* _Given passage_
--------------------------------
The Baader Meinhof Complex - film review
Excellent account of the formation, operation and eventual demise of the Red Army Faction. Necessarily, much detail is omitted in a narrative covering a period of more than a decade during which the RAF set the political agenda in West Germany. However director Uli Edel manages to capture and portray the sentiment of the late 1960s and early 1970s well enough that it is understandable how the RAF evolved in response to the excesses of the military-industrial complex of that time, setting the context for all that follows.
Early scenes depict the brutality of an unchecked state apparatus suppressing protestors during a visit by the Shah of Persia, leading to an escalating response from the initially idealistic middle class youth who opt to sacrifice their way of life, and ultimately lose their lives in order to oppose the reactionary forces then (as now) in control of the Western world.
--------------------------------
Items listed in a dataset
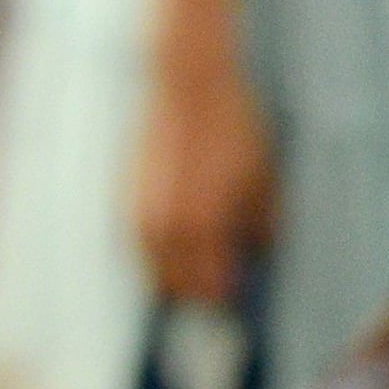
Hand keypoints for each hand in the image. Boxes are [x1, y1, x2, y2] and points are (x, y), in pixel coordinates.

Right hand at [132, 54, 277, 310]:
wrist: (187, 86)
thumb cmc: (230, 127)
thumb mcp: (262, 176)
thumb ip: (261, 223)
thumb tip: (260, 252)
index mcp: (201, 225)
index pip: (208, 286)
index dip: (224, 299)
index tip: (238, 303)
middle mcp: (163, 228)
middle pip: (176, 287)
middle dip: (199, 293)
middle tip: (222, 290)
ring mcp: (139, 214)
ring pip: (154, 269)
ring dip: (177, 276)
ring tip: (205, 267)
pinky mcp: (126, 199)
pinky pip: (141, 245)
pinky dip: (160, 254)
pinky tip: (182, 242)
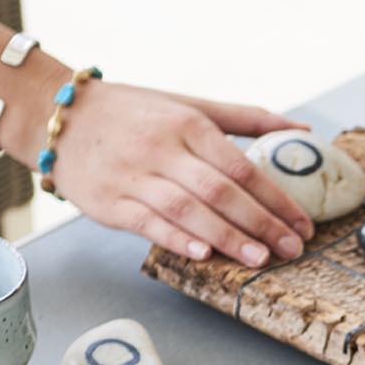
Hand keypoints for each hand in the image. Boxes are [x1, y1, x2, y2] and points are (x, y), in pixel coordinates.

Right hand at [53, 83, 314, 267]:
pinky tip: (204, 254)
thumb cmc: (135, 114)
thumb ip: (245, 118)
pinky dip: (177, 238)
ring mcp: (135, 176)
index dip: (277, 199)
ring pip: (188, 209)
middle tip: (292, 249)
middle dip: (261, 223)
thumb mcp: (189, 105)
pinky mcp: (110, 202)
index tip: (303, 224)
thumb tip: (303, 129)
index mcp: (189, 124)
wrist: (61, 118)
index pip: (243, 167)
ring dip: (227, 236)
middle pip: (221, 191)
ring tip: (258, 259)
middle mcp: (163, 148)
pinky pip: (148, 223)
--------------------------------
* _What to do_
- 1) Answer these questions using the review of The Baader Meinhof Complex:
(a) Who directed the film?
(b) Whose visit is the setting for the early scenes of protest?
(c) How long a period does the film's narrative cover?
- 2) Reproduce the part of the review of The Baader Meinhof Complex starting at "The Baader Meinhof" and ending at "all that follows.".
- 3) Proceed with the review of The Baader Meinhof Complex from the point where it stops.

* _Task responses_
- 1)
(a) Uli Edel
(b) The Shah of Persia
(c) More than a decade

- 2)
The Baader Meinhof Complex - film review
Excellent account of the formation, operation and eventual demise of the Red Army Faction. Necessarily, much detail is omitted in a narrative covering a period of more than a decade during which the RAF set the political agenda in West Germany. However director Uli Edel manages to capture and portray the sentiment of the late 1960s and early 1970s well enough that it is understandable how the RAF evolved in response to the excesses of the military-industrial complex of that time, setting the context for all that follows.

- 3)
The well-known exploits are all here - training in Palestine, bank robberies, bombing of an American military base and the Springer-Verlag offices, executions of police and judiciary, the Stockholm embassy siege, the bloodbath at the Munich Olympics... more interesting perhaps is the realisation that the RAF must have enjoyed significant support amongst the general populace, which was both a source of new recruits (a necessity, given the rate of arrest and killing of its members) and which provided an environment in which the group could survive, permanently on the run from the authorities.
After the principals are mysteriously found dead in their cells in Stammheim, Brigitte Mohnhaupt counsels the next generation of RAF activists: "You didn't know them. Stop making them what they never were."
Essential viewing.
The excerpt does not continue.